The park takes a progressive rather than retrospective approach, with an elemental design process of applying and linking surface components individually ordering, positioning and connecting the parks large central field, waterfront boardwalk and stepped amphitheatre and shelter buildings. -
offSET Shed House
From a context of accrued bach-esk dwellings in a south facing coastal surf community, a strategy of sequencing building sets (aka surf) was generated to scale new form to its surrounds. Building sets are then offset to allow seasonal living and circulation options for variations in wind and sun exposure.
Summer opens and invites in community; with diagonal movement connecting offset and shaded external spaces. Here living holds minimal interior use, with summer circulation defining informal house boundaries, and the control of sand. -
Alexandra Tent House
A house within a frontier environment and set to encourage freedom as a super-insulated and permanent tent within an inland southern New Zealand basin. A landscape of big sky and barren, open ground with extremes of temperature interchanging between winter permafrost and summer arid heat.
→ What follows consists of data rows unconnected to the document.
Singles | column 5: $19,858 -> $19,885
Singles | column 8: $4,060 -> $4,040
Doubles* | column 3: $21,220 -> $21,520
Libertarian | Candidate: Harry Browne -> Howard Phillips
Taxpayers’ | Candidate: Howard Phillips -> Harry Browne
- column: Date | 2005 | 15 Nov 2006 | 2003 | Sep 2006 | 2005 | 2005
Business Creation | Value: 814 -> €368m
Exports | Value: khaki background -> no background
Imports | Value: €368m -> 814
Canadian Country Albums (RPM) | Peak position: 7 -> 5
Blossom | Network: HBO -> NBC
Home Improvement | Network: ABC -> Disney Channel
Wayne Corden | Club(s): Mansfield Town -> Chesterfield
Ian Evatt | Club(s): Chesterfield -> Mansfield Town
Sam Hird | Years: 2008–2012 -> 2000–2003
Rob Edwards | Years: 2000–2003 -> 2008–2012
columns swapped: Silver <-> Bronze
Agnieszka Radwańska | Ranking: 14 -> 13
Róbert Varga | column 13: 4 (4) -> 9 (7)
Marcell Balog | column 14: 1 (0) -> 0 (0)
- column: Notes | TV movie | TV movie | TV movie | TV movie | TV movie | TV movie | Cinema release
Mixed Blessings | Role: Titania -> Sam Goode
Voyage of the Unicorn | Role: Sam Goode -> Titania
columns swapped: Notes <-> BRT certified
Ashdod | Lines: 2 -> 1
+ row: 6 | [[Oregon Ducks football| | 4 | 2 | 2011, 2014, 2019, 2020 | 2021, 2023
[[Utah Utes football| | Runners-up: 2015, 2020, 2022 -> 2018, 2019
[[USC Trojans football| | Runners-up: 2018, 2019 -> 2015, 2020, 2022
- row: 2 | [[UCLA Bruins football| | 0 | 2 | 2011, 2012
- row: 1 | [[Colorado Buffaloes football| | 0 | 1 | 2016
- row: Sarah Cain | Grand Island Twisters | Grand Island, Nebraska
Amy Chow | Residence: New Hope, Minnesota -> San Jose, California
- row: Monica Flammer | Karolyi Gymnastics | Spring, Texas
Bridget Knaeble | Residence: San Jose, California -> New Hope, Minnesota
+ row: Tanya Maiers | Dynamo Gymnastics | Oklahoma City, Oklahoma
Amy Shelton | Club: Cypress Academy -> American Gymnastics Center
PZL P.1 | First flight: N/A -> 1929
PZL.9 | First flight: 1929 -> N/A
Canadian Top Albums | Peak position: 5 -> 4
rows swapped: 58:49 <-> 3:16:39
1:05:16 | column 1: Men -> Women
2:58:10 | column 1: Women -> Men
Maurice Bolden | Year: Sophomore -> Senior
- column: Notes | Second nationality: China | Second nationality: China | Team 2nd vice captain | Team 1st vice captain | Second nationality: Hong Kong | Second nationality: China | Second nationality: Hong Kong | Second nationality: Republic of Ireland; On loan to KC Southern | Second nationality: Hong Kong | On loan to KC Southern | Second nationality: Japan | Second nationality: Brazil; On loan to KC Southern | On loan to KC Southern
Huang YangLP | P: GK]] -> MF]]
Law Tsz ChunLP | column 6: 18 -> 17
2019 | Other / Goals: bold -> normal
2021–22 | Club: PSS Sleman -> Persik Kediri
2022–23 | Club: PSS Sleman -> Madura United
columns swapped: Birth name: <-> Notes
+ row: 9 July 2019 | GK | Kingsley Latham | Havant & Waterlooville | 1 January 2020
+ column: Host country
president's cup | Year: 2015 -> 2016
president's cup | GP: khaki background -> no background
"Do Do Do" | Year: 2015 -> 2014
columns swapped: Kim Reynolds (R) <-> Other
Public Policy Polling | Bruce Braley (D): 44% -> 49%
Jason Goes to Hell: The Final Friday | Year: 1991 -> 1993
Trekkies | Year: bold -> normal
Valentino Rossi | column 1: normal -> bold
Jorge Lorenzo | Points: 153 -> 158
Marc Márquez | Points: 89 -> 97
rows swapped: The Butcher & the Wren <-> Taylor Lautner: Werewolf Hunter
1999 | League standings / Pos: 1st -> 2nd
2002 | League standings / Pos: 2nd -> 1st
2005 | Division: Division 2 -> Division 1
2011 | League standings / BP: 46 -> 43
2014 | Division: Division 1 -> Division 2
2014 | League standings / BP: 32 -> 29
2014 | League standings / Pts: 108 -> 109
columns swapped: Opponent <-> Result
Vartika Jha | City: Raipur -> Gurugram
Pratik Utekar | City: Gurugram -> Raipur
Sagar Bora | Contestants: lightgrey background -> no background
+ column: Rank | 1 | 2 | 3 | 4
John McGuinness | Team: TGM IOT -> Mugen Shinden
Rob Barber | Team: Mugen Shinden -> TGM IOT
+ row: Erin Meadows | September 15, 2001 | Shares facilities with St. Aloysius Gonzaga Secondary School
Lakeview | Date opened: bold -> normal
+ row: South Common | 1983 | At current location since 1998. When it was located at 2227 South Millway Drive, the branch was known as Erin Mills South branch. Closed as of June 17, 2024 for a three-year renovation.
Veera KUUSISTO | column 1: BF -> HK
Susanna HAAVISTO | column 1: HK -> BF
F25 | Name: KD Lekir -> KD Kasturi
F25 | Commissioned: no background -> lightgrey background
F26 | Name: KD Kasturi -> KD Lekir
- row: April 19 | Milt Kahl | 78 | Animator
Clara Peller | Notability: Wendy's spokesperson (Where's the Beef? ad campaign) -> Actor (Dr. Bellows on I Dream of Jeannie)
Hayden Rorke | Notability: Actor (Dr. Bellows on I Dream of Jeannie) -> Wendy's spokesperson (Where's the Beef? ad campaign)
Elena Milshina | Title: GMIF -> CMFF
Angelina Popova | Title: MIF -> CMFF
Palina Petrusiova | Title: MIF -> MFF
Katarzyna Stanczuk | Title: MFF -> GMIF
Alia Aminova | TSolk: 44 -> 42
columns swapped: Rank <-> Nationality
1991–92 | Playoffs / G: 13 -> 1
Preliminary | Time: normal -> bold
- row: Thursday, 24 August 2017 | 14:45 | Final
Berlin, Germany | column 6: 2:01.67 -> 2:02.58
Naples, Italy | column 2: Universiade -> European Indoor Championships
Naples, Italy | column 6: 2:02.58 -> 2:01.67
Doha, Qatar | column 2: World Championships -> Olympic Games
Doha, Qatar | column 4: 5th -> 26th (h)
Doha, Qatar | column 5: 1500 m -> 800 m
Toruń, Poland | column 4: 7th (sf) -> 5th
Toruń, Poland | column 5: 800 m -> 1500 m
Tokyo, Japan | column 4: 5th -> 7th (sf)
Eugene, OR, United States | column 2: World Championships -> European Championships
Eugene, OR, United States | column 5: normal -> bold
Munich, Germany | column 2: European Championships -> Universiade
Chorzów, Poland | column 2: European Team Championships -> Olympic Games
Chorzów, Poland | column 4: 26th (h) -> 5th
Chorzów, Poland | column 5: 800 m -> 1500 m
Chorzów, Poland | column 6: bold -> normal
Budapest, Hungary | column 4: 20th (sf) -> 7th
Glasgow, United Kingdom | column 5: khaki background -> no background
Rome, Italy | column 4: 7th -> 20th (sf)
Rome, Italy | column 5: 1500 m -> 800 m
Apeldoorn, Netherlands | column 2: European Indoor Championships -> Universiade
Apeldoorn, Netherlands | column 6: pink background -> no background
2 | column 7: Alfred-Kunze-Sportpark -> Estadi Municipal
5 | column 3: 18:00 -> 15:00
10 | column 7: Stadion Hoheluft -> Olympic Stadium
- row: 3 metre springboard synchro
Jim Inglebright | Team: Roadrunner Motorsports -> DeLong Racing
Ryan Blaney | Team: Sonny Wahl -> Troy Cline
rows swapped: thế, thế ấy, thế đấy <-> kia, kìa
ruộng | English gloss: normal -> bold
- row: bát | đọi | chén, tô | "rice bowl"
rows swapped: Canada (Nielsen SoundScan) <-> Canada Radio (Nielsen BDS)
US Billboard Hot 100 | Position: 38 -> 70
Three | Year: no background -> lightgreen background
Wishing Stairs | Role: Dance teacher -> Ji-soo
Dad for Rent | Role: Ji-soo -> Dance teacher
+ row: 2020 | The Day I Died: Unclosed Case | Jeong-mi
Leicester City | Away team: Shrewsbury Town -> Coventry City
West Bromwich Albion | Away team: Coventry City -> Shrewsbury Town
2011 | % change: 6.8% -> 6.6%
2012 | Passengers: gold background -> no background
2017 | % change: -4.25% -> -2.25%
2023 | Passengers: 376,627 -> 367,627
The house places an externally insulated concrete core, as ‘tent’, beneath a sheltering ‘fly’ to articulate light and scale.The wilderness remains unadorned and wild, fence free. -
Whakatane Library & Exhibition Centre
Library, museum and gallery facilities are placed within an abandoned large scale retail space, reinvented to provide meaningful and effective public architecture for the people of Whakatane.
Irving Smith Jack Architects won a design competition for this civic reinvention, with an architecture explored and subsequently developed through research and consideration of how an existing ‘big box’’ can be reconnected back to public use, and to encourage greater library participation within a Provincial community. -
NMIT Arts and Media Building
This building is a venue for arts teaching and exhibition and a tool to educate the NZ construction industry in creative structural timber use.
Laminated Veneer Timber (LVL) is used for all structural components, incorporating world first seismic engineering using post tensioned timber shear walls. All structural components are grown, milled and manufactured within an 80km “Radius of Source”. Sustainable passive approaches to daylighting, ventilation and shading combine with double glazing to reduce energy use.